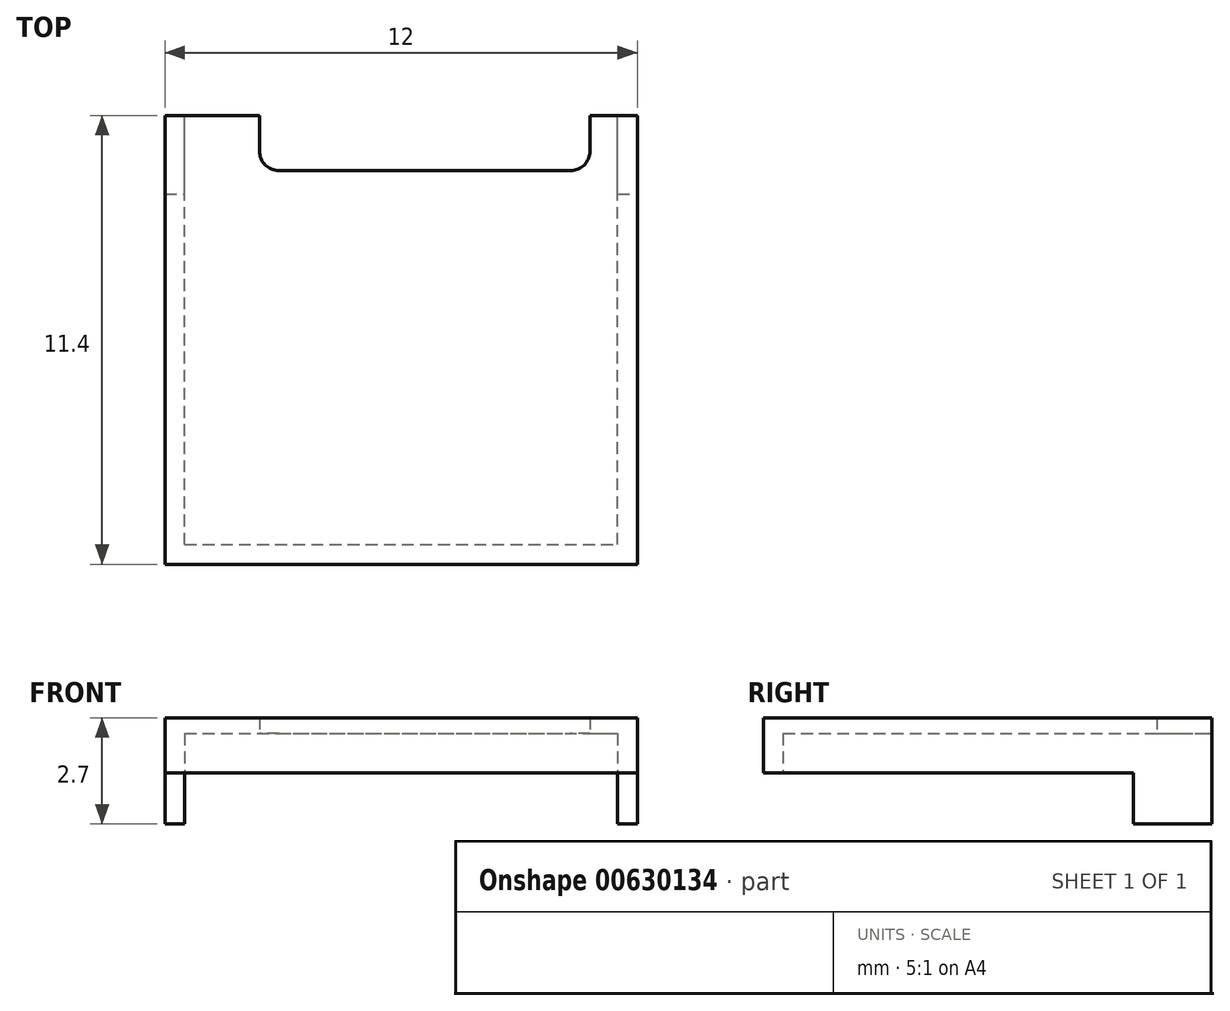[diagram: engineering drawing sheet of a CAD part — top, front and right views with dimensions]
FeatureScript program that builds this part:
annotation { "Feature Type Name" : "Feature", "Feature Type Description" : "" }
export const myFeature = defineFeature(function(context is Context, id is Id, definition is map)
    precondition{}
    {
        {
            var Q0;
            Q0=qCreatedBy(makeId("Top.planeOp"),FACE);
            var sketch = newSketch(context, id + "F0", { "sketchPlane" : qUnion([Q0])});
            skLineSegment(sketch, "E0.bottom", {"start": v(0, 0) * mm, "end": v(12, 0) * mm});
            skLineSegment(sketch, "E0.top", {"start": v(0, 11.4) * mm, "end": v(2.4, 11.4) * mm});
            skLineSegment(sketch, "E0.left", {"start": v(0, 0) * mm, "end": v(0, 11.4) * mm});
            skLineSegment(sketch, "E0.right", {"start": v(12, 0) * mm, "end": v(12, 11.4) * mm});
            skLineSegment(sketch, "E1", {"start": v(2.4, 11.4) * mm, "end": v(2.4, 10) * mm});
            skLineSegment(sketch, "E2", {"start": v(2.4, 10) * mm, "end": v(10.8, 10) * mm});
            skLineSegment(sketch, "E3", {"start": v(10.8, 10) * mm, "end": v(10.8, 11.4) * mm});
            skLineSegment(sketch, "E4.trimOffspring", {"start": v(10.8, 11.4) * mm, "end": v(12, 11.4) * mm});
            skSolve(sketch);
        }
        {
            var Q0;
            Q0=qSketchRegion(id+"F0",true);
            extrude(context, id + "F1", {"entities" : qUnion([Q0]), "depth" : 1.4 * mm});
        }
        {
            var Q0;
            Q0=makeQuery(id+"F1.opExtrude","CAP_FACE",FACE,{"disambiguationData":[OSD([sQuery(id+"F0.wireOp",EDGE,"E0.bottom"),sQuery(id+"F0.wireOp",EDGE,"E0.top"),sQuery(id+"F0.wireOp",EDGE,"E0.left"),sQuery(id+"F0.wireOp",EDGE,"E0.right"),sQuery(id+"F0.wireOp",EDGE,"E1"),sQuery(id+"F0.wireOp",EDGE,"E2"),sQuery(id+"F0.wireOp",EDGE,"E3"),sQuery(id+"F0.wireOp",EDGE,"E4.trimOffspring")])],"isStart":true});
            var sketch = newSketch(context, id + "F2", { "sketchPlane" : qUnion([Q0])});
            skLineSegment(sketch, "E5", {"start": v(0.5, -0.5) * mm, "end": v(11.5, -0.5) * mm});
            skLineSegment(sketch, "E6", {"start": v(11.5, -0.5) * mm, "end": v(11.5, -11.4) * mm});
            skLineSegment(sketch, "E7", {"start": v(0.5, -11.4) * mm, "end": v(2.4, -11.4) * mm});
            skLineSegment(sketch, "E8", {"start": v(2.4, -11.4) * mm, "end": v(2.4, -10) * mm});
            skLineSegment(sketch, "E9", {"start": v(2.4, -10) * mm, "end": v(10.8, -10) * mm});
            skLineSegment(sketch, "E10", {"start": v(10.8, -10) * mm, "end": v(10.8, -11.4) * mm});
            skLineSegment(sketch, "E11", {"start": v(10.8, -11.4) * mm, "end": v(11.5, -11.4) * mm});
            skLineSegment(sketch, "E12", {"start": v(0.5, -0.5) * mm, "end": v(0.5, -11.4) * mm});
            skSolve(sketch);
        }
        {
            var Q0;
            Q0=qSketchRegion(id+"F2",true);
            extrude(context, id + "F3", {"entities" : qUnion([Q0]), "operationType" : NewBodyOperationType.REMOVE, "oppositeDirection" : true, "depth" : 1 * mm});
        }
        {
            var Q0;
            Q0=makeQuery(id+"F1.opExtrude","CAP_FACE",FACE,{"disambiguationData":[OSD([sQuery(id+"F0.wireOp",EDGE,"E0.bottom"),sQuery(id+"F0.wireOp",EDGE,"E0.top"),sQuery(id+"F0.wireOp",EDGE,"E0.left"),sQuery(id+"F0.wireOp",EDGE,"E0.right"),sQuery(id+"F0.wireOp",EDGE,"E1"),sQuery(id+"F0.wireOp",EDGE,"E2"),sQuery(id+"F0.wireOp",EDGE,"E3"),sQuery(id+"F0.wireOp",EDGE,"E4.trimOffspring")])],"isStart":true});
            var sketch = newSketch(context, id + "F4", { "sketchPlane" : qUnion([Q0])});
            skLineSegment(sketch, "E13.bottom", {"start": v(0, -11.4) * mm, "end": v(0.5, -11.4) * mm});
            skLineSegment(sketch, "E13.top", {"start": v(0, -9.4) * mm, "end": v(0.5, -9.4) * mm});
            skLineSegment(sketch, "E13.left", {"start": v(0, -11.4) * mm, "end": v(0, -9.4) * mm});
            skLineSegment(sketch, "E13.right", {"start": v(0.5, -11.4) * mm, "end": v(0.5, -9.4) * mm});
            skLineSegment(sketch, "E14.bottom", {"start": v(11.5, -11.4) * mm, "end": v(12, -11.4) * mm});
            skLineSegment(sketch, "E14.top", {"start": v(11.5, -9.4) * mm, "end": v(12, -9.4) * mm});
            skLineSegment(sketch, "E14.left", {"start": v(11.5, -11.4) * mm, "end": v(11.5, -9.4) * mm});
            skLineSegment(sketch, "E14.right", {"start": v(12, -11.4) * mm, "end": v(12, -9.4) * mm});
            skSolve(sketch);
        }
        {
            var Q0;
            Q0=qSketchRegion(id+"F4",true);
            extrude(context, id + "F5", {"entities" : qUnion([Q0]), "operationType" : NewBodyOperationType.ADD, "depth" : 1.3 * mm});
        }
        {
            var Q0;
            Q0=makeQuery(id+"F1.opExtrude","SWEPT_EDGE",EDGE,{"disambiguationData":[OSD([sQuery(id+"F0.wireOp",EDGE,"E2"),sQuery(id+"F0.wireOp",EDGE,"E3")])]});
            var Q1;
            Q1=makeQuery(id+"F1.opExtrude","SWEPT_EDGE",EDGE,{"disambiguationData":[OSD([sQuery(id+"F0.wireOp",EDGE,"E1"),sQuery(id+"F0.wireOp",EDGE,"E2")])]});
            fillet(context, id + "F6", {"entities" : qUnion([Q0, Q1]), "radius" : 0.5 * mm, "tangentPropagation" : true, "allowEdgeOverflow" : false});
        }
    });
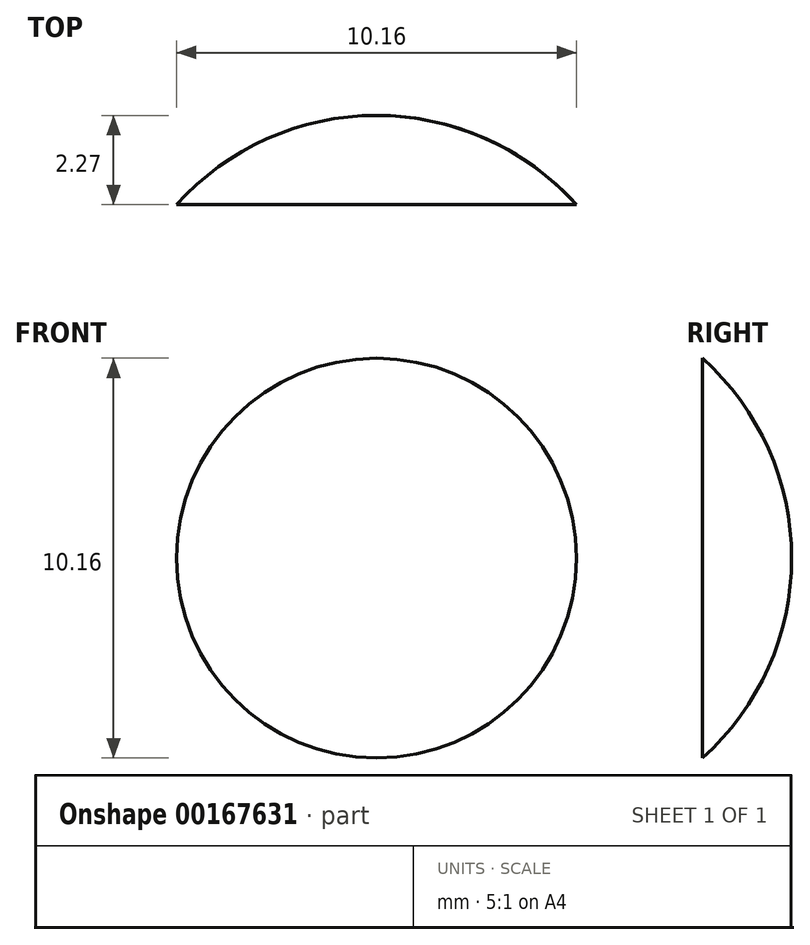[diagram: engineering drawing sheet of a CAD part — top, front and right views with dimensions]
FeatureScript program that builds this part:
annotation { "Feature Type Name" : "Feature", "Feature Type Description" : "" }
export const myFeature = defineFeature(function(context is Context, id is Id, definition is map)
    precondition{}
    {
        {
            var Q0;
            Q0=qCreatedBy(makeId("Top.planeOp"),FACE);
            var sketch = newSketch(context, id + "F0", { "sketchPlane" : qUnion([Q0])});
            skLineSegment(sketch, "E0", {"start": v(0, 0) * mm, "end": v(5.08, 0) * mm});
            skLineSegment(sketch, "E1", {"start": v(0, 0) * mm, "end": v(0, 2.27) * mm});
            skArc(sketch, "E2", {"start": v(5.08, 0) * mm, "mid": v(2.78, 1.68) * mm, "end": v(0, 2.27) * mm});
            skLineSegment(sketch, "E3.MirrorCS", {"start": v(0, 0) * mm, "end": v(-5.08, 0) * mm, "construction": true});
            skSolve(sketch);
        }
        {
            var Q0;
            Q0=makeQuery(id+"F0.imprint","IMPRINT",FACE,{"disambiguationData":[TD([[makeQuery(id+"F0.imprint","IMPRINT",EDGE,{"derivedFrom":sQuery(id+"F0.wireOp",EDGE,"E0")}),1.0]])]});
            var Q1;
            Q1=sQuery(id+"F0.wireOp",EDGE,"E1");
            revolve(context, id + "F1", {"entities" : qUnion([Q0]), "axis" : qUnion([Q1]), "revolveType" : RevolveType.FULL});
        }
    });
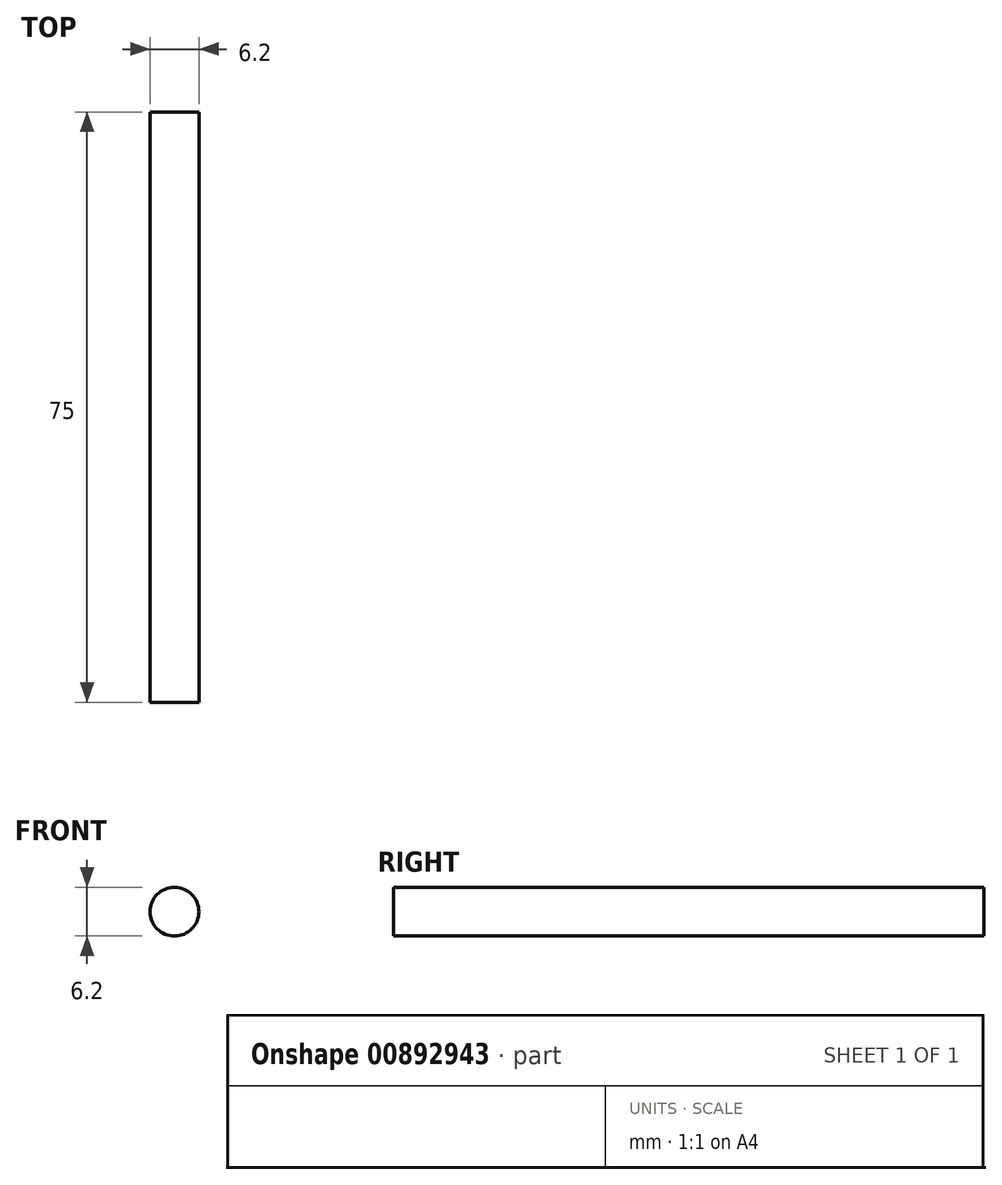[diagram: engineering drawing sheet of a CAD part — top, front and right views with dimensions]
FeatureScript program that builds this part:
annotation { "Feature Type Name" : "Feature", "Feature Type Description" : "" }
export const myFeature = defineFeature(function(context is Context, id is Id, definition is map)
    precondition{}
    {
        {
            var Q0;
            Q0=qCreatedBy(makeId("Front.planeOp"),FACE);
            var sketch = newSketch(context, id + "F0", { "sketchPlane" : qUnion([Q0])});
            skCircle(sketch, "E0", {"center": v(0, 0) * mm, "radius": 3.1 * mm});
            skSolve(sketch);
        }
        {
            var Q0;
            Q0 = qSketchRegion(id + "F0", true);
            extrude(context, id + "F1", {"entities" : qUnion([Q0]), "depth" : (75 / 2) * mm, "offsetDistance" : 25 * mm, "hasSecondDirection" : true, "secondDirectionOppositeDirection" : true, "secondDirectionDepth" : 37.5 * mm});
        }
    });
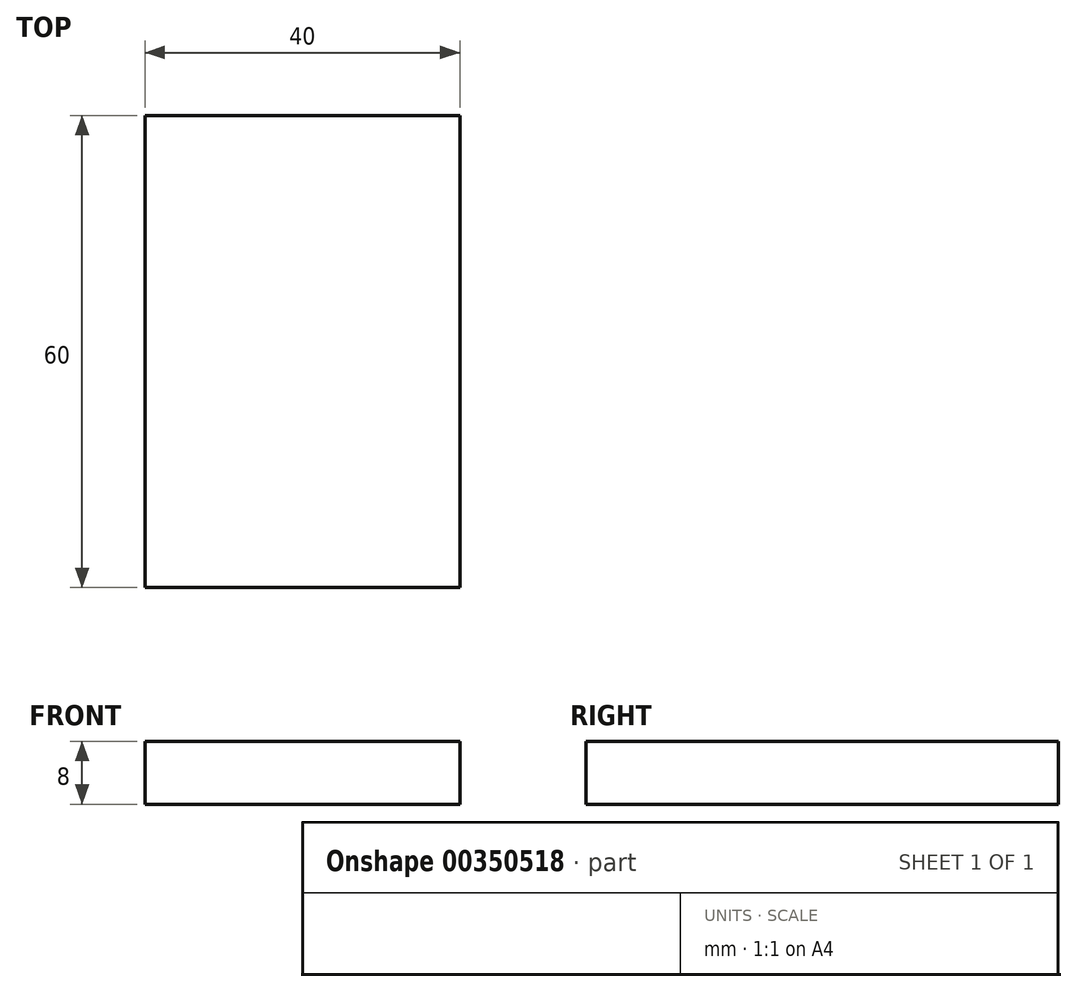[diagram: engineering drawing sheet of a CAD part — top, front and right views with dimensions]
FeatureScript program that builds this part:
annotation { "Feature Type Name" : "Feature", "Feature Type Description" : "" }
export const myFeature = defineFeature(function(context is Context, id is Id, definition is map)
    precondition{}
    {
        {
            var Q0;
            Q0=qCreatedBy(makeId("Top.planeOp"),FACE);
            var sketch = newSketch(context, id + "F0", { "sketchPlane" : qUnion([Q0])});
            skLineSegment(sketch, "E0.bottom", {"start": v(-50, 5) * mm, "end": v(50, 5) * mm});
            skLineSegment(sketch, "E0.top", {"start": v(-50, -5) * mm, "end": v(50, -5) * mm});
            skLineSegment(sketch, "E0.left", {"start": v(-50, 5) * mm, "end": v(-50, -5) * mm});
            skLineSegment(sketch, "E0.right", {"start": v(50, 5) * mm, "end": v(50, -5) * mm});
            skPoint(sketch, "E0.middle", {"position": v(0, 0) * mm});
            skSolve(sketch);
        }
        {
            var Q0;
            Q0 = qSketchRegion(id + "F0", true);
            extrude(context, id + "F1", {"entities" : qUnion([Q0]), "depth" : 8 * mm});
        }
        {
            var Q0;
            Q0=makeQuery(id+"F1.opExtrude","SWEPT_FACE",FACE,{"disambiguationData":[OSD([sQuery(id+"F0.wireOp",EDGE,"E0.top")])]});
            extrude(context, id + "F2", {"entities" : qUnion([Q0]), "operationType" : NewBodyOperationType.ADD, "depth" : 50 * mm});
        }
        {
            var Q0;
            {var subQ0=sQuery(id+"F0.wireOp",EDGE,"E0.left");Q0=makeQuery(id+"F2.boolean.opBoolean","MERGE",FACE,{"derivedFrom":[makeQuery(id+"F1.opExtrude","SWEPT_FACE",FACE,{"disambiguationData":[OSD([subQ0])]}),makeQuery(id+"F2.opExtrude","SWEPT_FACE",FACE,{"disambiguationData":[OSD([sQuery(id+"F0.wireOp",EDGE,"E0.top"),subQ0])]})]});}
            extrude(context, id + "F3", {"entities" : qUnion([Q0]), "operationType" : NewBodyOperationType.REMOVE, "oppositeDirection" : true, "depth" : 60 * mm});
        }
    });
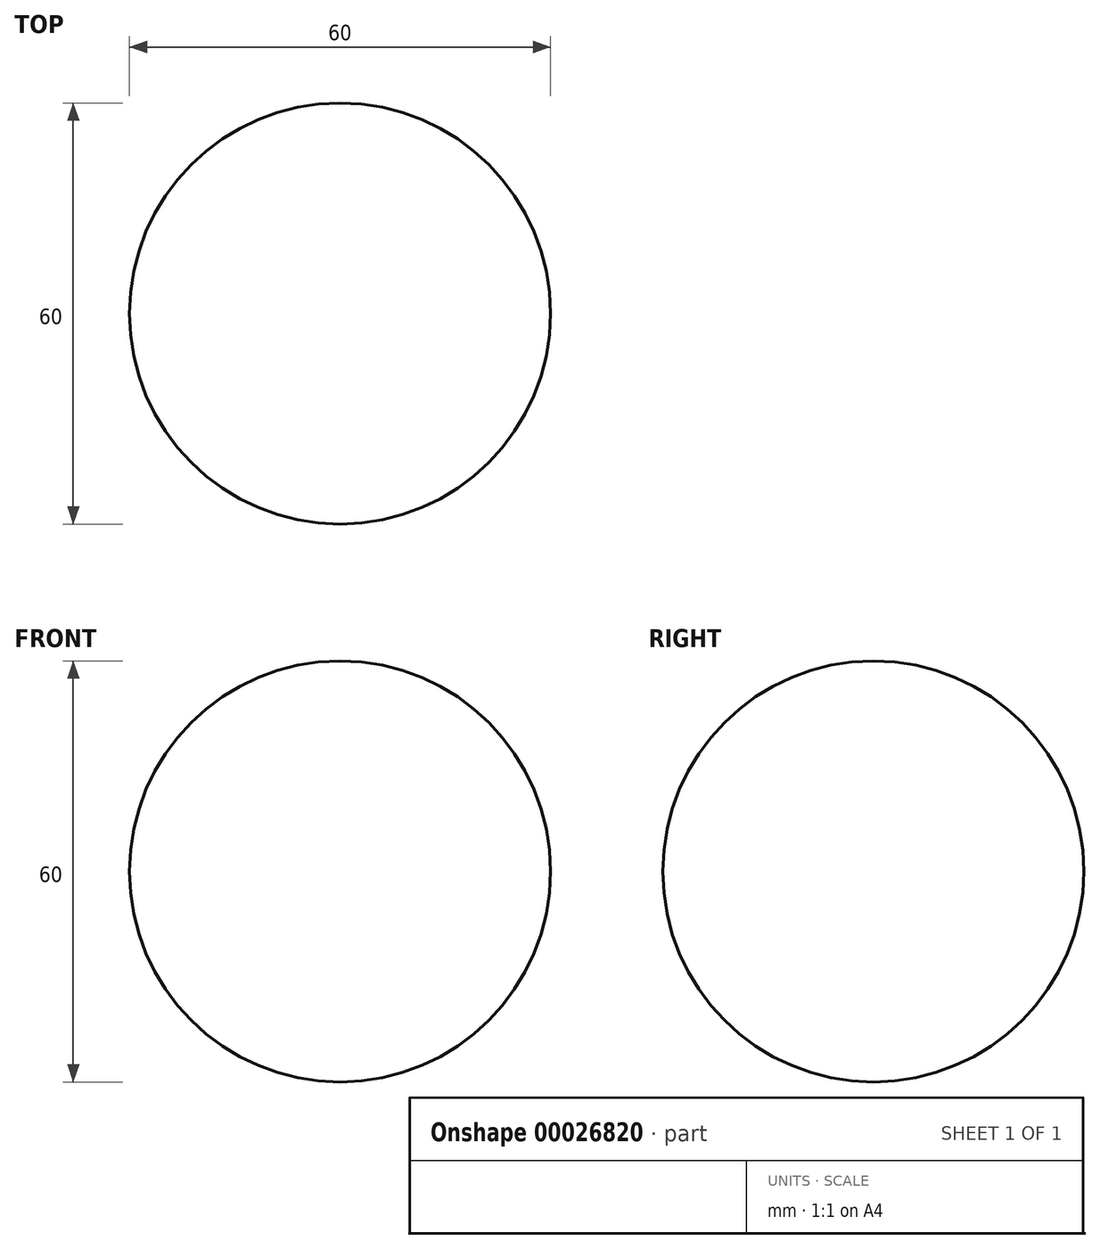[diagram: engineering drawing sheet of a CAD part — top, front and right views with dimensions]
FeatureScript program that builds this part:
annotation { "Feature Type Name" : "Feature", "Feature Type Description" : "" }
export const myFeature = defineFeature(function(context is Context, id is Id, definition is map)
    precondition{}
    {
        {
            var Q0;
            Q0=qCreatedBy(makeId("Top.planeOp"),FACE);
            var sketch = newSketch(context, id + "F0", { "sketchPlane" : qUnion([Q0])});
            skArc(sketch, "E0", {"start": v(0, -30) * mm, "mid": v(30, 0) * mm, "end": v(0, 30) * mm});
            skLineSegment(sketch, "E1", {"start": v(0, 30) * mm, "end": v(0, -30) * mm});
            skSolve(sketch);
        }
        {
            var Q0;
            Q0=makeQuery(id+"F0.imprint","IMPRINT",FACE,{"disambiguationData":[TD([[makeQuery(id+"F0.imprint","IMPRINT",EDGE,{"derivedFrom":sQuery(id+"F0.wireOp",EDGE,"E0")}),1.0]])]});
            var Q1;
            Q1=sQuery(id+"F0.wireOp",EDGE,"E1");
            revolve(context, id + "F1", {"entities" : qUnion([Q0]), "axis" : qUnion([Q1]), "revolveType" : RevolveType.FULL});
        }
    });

→ Problem statement:
Which lines above contain the string "NewBodyOperationType", with case treated as significant? Find each one and copy it in full.

→ Task response:
            extrude(context, id + "F3", {"entities" : qUnion([Q0]), "operationType" : NewBodyOperationType.REMOVE, "oppositeDirection" : true, "depth" : 1 * mm});
            extrude(context, id + "F5", {"entities" : qUnion([Q0]), "operationType" : NewBodyOperationType.ADD, "depth" : 1.3 * mm});
            extrude(context, id + "F2", {"entities" : qUnion([Q0]), "operationType" : NewBodyOperationType.ADD, "depth" : 50 * mm});
            extrude(context, id + "F3", {"entities" : qUnion([Q0]), "operationType" : NewBodyOperationType.REMOVE, "oppositeDirection" : true, "depth" : 60 * mm});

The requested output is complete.